Continuous Assessment: 100% // three journal entries (300 words each) = 20% // one focused, unit-specific essay (800 words) = 30% // one synthesis paper referencing various aspects of the module (1,500-2,000 words) = 50% Attendance will be taken and taken into account.
To consider questions raised by the human experience of good and evil, and how it may impact understandings of God, humanity, ethics, and social issues of crime, punishment and reconciliation.
This module is interdisciplinary, delivered by members of the Departments of Law, Philosophy and Theology. It is comprised of six units. Each unit, delivered over four classes, focuses on another aspect of the question. The fourth class will be an integrative seminar where students are encouraged to identify themes, questions, and interactions between the disciplines.
Understanding the Experience of Good and Evil from the perspective of: classical philosophy; the question of human dignity; moral atheism; the search for meaning as we live together; Christian ideas of forgiveness and reconciliation; the punishment of crime; changing social and legal norms.
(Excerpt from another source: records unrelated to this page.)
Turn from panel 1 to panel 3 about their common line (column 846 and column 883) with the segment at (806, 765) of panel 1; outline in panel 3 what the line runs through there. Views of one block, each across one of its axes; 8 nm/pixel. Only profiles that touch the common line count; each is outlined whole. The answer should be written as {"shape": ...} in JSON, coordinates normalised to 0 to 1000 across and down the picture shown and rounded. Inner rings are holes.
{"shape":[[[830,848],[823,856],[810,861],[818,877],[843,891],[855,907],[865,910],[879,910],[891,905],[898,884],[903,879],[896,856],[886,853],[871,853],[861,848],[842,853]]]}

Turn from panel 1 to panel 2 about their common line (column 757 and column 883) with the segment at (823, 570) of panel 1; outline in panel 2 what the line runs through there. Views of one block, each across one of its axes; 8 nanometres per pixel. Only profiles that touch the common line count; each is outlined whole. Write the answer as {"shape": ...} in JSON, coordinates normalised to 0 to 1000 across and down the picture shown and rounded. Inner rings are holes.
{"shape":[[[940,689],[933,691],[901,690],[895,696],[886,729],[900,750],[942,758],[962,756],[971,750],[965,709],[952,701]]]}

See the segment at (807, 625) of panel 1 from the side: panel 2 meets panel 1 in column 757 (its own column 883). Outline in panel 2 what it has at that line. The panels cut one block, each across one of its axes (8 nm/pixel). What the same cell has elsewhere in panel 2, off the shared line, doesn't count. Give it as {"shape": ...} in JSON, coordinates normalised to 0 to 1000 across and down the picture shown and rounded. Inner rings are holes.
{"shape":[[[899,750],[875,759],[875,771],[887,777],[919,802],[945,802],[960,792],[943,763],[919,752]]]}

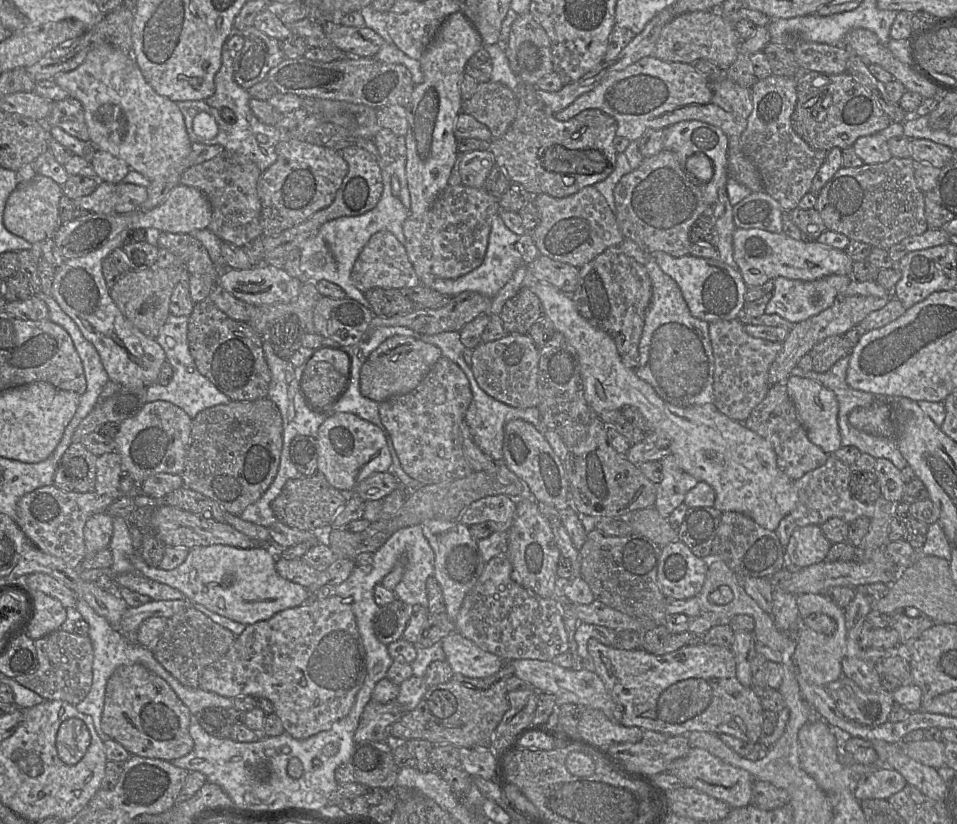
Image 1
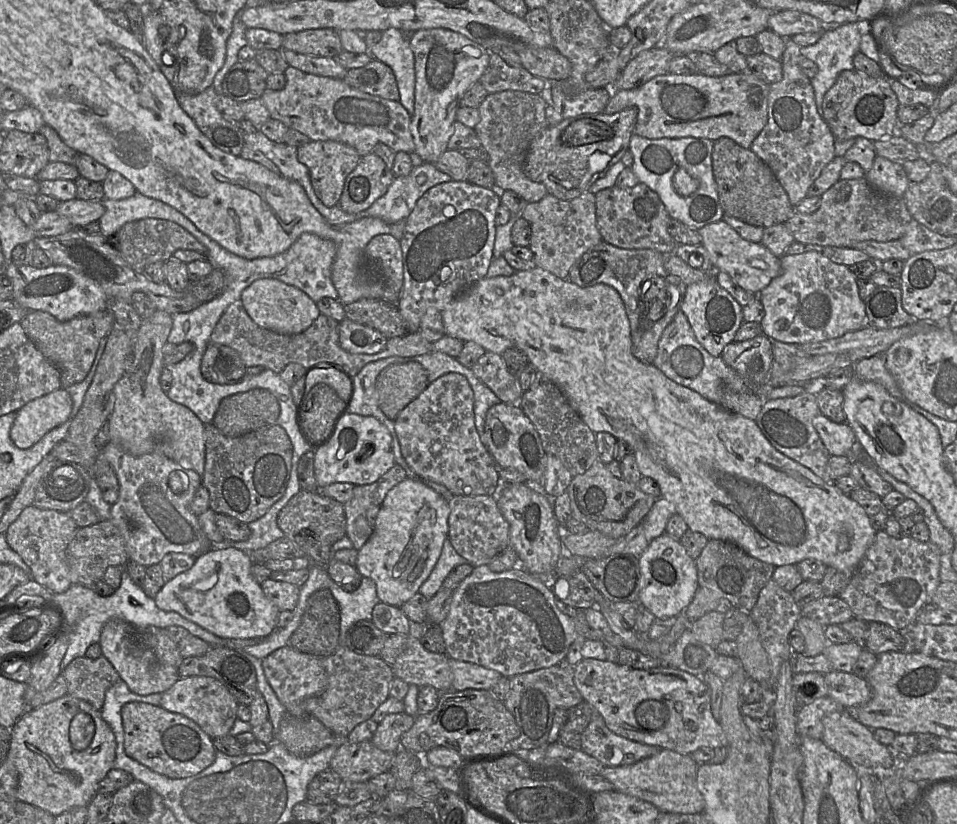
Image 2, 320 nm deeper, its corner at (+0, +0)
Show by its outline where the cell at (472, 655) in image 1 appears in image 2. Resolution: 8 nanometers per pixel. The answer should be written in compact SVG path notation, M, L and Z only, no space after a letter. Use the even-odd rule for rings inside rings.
M409 637L407 648L391 665L395 677L407 684L432 686L438 691L451 689L453 673L447 654L432 653L420 641Z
- — Recognise key questions relevant to the theme of good and evil
- — Identify how the theme can be explored in philosophy, literature, religion, socio-cultural realities and legal debates.
- — Recognise how assumptions about Good and Evil are implicit in, and come to bear on, a plethora of cultural suppositions, existential experiences, religious beliefs and legal policies.
- — Characterise how visions of the human person affect understandings of Good and Evil.
- — Discuss social and legal efforts to direct behaviour and punish evil.